Most URL validation rules/regex/librairies/etc. reject "example.com". However, if you head over to Stripe (for example), in the account settings, when asked for your company's URL, Stripe will accept "example.com", and assume "http://" as the prefix (which yes, can have its own problems)

What's a good solution? I both want to validate URLs, but also let users enter "example.com". But if I simply do

    if(validateURL(url)) {
      return true;
    } else if(validateURL("http://" + url)) {
      return true;
    } else {
      return false;
    }
i.e. validate the given URL, and as a fallback, try to validate "http://" + the given url, that opens the door to weird, non-URLs strings being incorrectly validated...

Help :-)

4 comments

Parse, don’t validate. If you need a heuristic that accepts non-URL strings as if they were valid URLs, you should convert those non-URL strings to valid URLs so the rest of your code can just deal with valid URLs.

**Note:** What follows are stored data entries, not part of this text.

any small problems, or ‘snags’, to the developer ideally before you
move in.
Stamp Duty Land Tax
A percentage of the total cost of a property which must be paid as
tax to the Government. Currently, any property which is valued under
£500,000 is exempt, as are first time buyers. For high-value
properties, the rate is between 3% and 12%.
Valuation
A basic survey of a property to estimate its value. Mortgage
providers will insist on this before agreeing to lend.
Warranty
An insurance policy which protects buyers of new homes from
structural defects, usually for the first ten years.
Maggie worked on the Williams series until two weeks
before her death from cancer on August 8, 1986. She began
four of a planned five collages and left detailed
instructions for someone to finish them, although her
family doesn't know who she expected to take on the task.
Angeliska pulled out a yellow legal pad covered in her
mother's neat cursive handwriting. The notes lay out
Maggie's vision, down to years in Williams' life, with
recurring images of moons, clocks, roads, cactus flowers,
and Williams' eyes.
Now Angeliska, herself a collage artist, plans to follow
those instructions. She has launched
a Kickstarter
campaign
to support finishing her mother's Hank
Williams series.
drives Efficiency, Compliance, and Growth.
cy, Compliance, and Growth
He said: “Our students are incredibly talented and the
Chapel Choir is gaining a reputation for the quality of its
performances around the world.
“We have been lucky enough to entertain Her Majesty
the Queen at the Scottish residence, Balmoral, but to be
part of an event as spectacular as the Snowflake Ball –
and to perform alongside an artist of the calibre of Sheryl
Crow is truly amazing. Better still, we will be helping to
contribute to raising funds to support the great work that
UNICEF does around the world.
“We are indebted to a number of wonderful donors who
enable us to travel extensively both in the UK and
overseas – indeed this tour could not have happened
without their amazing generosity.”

    if (validateURL(url)) {
      return url;
    } else if (validateURL("http://" + url)) {
      return "http://" + url;
    } else {
      return null;
    }
I know we're not golfing, but it pains me to see that repetition in the middle. Mightn't we write

    if (!validateURL(url)) {
        url = "http://" + url;
        if (!validateURL(url)) {
            url = null;
        }
    }
    return url;
to snip a small probability of a bug?
I find that branchiness (and mutation of the variable) harder to follow. Personally, I’d just take “parse, don’t validate” to its logical conclusion and go for:

    const parseUrl = url => validateUrl(url) ? url : null;
    return parseUrl(url) || parseUrl('http://'+url) || null;
Address validators for online checkout are notoriously inaccurate, though they still help a lot. You just have to prompt the user, "Did you mean 123 Example St?"

I'd probably do the same for poorly formatted URLs. When the user hits Submit, a prompt appears saying, "Did you mean `https://example.com`?"

i would suggest bias your implementation against false negatives. They can always come back and update it if it's wrong, and their url could just as easily be "valid" but incorrect, eg any typo in a domain name.

if it's really important, you could try making a request to the url and see if it loads, but that still doesn't validate its the url they intended to input.

might be cool to load the url with puppeteer and capture a screenshot of the page. if they can't recognize their own website, it's on them.

This could potentially be abused, but you could actually try to resolve the DNS to determine if it's valid (could be weird for some cases like localhost or IP addresses). Or just do a "curl https://whatever.com" and see what happens (assuming that all of the websites are running a webserver, although idk if that is true in your situation)